Contractor Publishes Final Version of Study Calling for Banning Asbestos
(From NYCOSH Update on Safety and Health)
The final version of the report, “
Asbestos Strategies: Findings and Recommendations on the Use and Management of Asbestos,” prepared by a non-profit think tank under a contract with the Environmental Protection Agency (EPA), was published last week.
The report concludes that the federal government should ban all importation and use of asbestos and do a better job of enforcing the laws that are supposed to protect people from the deadly mineral.
An earlier draft of the report, which was leaked three weeks ago, was the subject of several news articles, including one in the last issue of the Update on Safety and Health. Some occupational health activists expressed a concern that the final report would not be as critical of government policies as the leaked draft.
But the final report, which uses many different formulations and phrases from the draft, is substantively the same.
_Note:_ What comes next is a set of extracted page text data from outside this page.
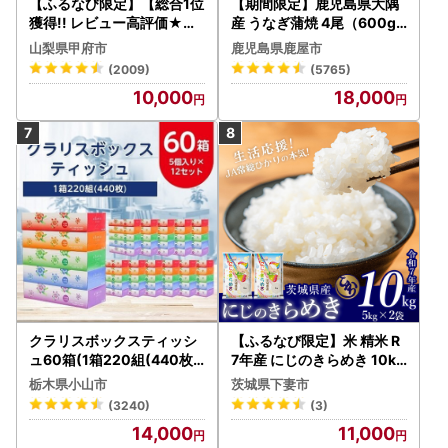
【ふるなび限定】【総合1位
【期間限定】鹿児島県大隅
獲得!! レビュー高評価★】
産 うなぎ蒲焼 4尾（600g
〈2026年度配送分〉山梨
） KN007-004-04-cp18
山梨県甲府市
鹿児島県鹿屋市
県産 シャインマスカット 2
うなぎ 鰻 魚 惣菜 総菜
(2009)
(5765)
～3房（1.0kg以上）シャイ
10,000
18,000
ン フルーツ FN-Limited-S
P
クラリスボックスティッシ
【ふるなび限定】米 精米 R
ュ60箱(1箱220組(440枚))
7年産 にじのきらめき 10kg
(5個入り×12セット)【配送
10月 FN-Limited-PR
栃木県小山市
茨城県下妻市
不可地域：離島・沖縄県】
(3240)
(3)
【1256759】
14,000
11,000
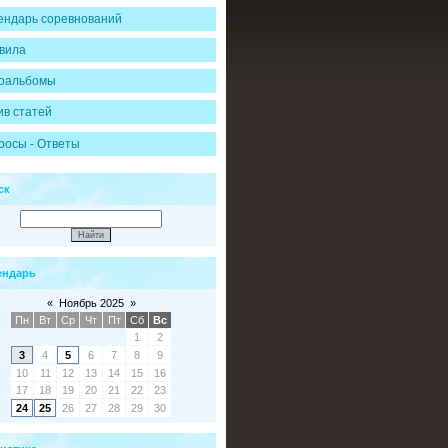
ендарь соревнований
вила
оальбомы
ив статей
росы - Ответы
ск
ендарь
«
Ноябрь 2025
»
Пн
Вт
Ср
Чт
Пт
Сб
Вс
1
2
3
4
5
6
7
8
9
10
11
12
13
14
15
16
17
18
19
20
21
22
23
24
25
26
27
28
29
30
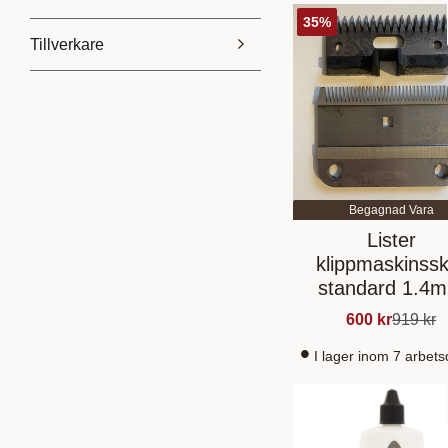
35
%
Tillverkare
159
1 199
Heiniger
4
Lister
2
Premiere
2
Wahl
3
Begagnad Vara
Lister
klippmaskinssk
standard 1.4
(Begagnad)
600
kr
919
kr
I lager inom 7 arbet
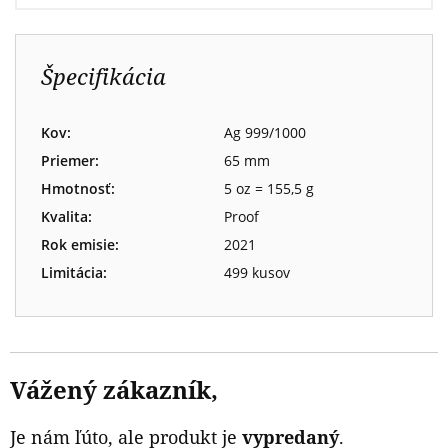
Špecifikácia
Kov:
Ag 999/1000
Priemer:
65 mm
Hmotnosť:
5 oz = 155,5 g
Kvalita:
Proof
Rok emisie:
2021
Limitácia:
499 kusov
Vážený zákazník,
Je nám ľúto, ale produkt je
vypredaný
.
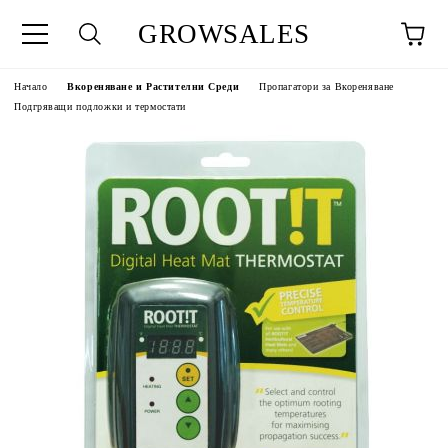
GROWSALES
Начало
Вкореняване и Растителни Среди
Пропагатори за Вкореняване
Подгряващи подложки и термостати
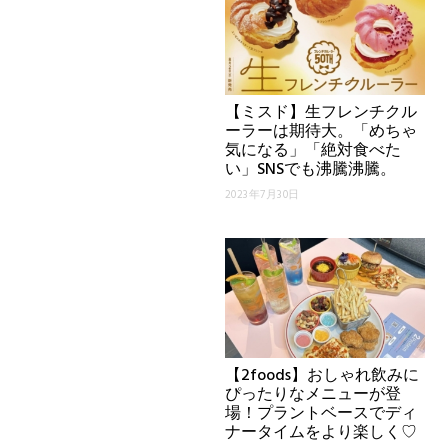
【ミスド】生フレンチクル
ーラーは期待大。「めちゃ
気になる」「絶対食べた
い」SNSでも沸騰沸騰。
2023年7月30日
【2foods】おしゃれ飲みに
ぴったりなメニューが登
場！プラントベースでディ
ナータイムをより楽しく♡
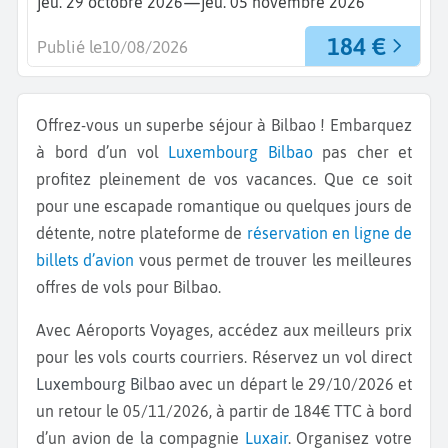
—
jeu. 29 octobre 2026
jeu. 05 novembre 2026
184 €
Publié le
10/08/2026
Offrez-vous un superbe séjour à Bilbao ! Embarquez
à bord d’un vol
Luxembourg
Bilbao
pas cher et
profitez pleinement de vos vacances. Que ce soit
pour une escapade romantique ou quelques jours de
détente, notre plateforme de
réservation en ligne de
billets d’avion
vous permet de trouver les meilleures
offres de vols pour Bilbao.
Avec Aéroports Voyages, accédez aux meilleurs prix
pour les vols courts courriers. Réservez un vol direct
Luxembourg Bilbao
avec un départ le 29/10/2026 et
un retour le 05/11/2026, à partir de 184€ TTC à bord
d’un avion de la compagnie
Luxair
. Organisez votre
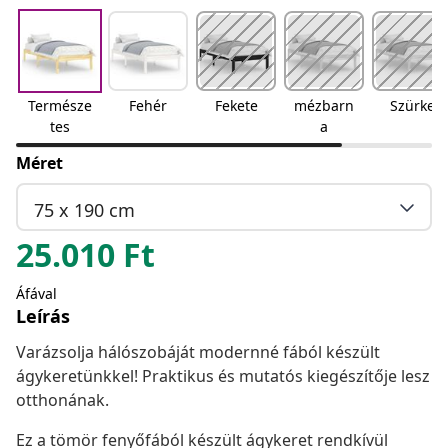
Természe
Fehér
Fekete
mézbarn
Szürke
tes
a
Méret
75 x 190 cm
25.010
Ft
Áfával
Leírás
Varázsolja hálószobáját modernné fából készült
ágykeretünkkel! Praktikus és mutatós kiegészítője lesz
otthonának.
Ez a tömör fenyőfából készült ágykeret rendkívül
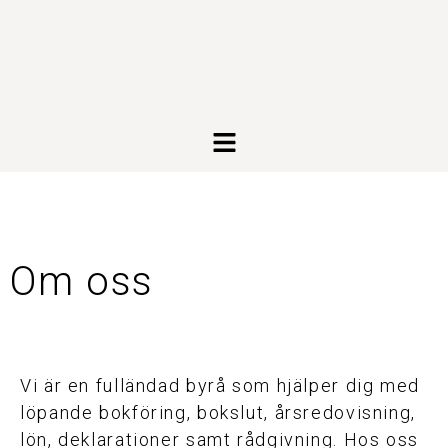
Om oss
Vi är en fulländad byrå som hjälper dig med
löpande bokföring, bokslut, årsredovisning,
lön, deklarationer samt rådgivning. Hos oss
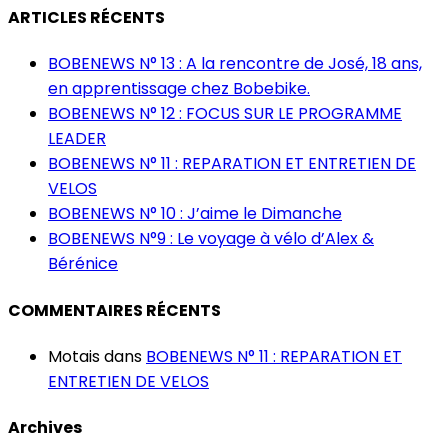
ARTICLES RÉCENTS
BOBENEWS N° 13 : A la rencontre de José, 18 ans,
en apprentissage chez Bobebike.
BOBENEWS N° 12 : FOCUS SUR LE PROGRAMME
LEADER
BOBENEWS N° 11 : REPARATION ET ENTRETIEN DE
VELOS
BOBENEWS N° 10 : J’aime le Dimanche
BOBENEWS N°9 : Le voyage à vélo d’Alex &
Bérénice
COMMENTAIRES RÉCENTS
Motais
dans
BOBENEWS N° 11 : REPARATION ET
ENTRETIEN DE VELOS
Archives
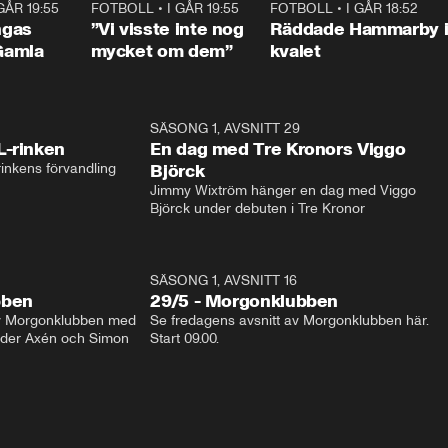
 GÅR 19:55
0:29
FOTBOLL
•
I GÅR 19:55
1:56
FOTBOLL
•
I GÅR 18:52
2:1
ngas
”Vi visste inte nog
Räddade Hammarby 
Gamla
mycket om dem”
kvalet
1:04
SÄSONG 1, AVSNITT 29
17:3
L-rinken
En dag med Tre Kronors Viggo
inkens förvandling
Björck
Jimmy Wixtröm hänger en dag med Viggo 
Björck under debuten i Tre Kronor
SÄSONG 1, AVSNITT 16
bben
29/5 - Morgonklubben
av Morgonklubben med 
Se fredagens avsnitt av Morgonklubben här. 
nder Axén och Simon 
Start 09.00. 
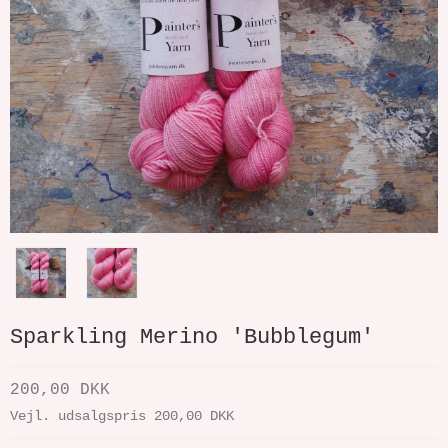
Sparkling Merino 'Bubblegum'
200,00 DKK
Vejl. udsalgspris 200,00 DKK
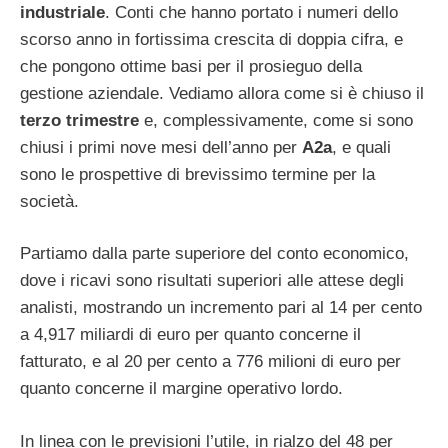
industriale
. Conti che hanno portato i numeri dello
scorso anno in fortissima crescita di doppia cifra, e
che pongono ottime basi per il prosieguo della
gestione aziendale. Vediamo allora come si è chiuso il
terzo
trimestre
e, complessivamente, come si sono
chiusi i primi nove mesi dell’anno per
A2a
, e quali
sono le prospettive di brevissimo termine per la
società.
Partiamo dalla parte superiore del conto economico,
dove i ricavi sono risultati superiori alle attese degli
analisti, mostrando un incremento pari al 14 per cento
a 4,917 miliardi di euro per quanto concerne il
fatturato, e al 20 per cento a 776 milioni di euro per
quanto concerne il margine operativo lordo.
In linea con le previsioni l’utile, in rialzo del 48 per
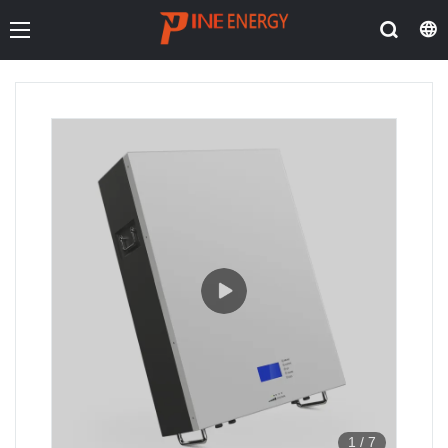
1
/
7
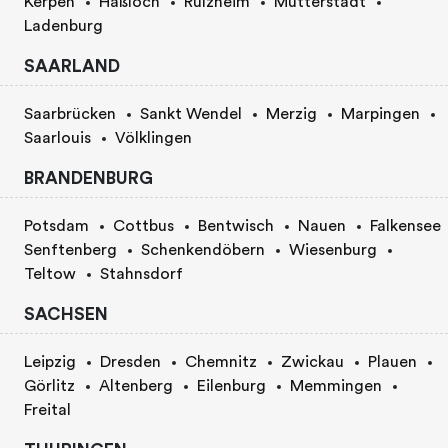
Kerpen
Haßloch
Rülzheim
Mutterstadt
Ladenburg
SAARLAND
Saarbrücken
Sankt Wendel
Merzig
Marpingen
Saarlouis
Völklingen
BRANDENBURG
Potsdam
Cottbus
Bentwisch
Nauen
Falkensee
Senftenberg
Schenkendöbern
Wiesenburg
Teltow
Stahnsdorf
SACHSEN
Leipzig
Dresden
Chemnitz
Zwickau
Plauen
Görlitz
Altenberg
Eilenburg
Memmingen
Freital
Among the points the final report makes
clearly defined legislative ban on the production, manufacture, distribution and importation of products with commercially-added asbestos is the most direct means to address concerns about remaining health risk”;
“A federal process should be undertaken promptly to clarify the definition of ‘asbestos’” to include the unregulated “asbestiform” minerals that belong to the same mineral group as asbestos, but are not considered to be asbestos because they have no commercial use;
“EPA, OSHA, Consumer Product Safety Commission (CPSC), and state regulators should focus on more stringent, predictable, and consistent enforcement of these existing [asbestos] regulations. . . . such an effort must continue for the long term. . . . [including] any step that EPA and OSHA can take to encourage enforcement of existing regulations at the local level.;
“A national mesothelioma registry is necessary. . . to evaluate the effects of asbestos exposure”;
“EPA and OSHA should consult with each other and leading scientists to obtain the best sense of the science [of assessing the health risk of exposure to asbestos] and then employ education and outreach to provide reliable risk information about potential risks to the regulated community and the public. Commentators indicate that following the World Trade Center attacks federal agencies may have underestimated the risks out of concern over a public overreaction to perceived risk. A backlash followed inside and outside some agencies, which may have overstated the actual risks.”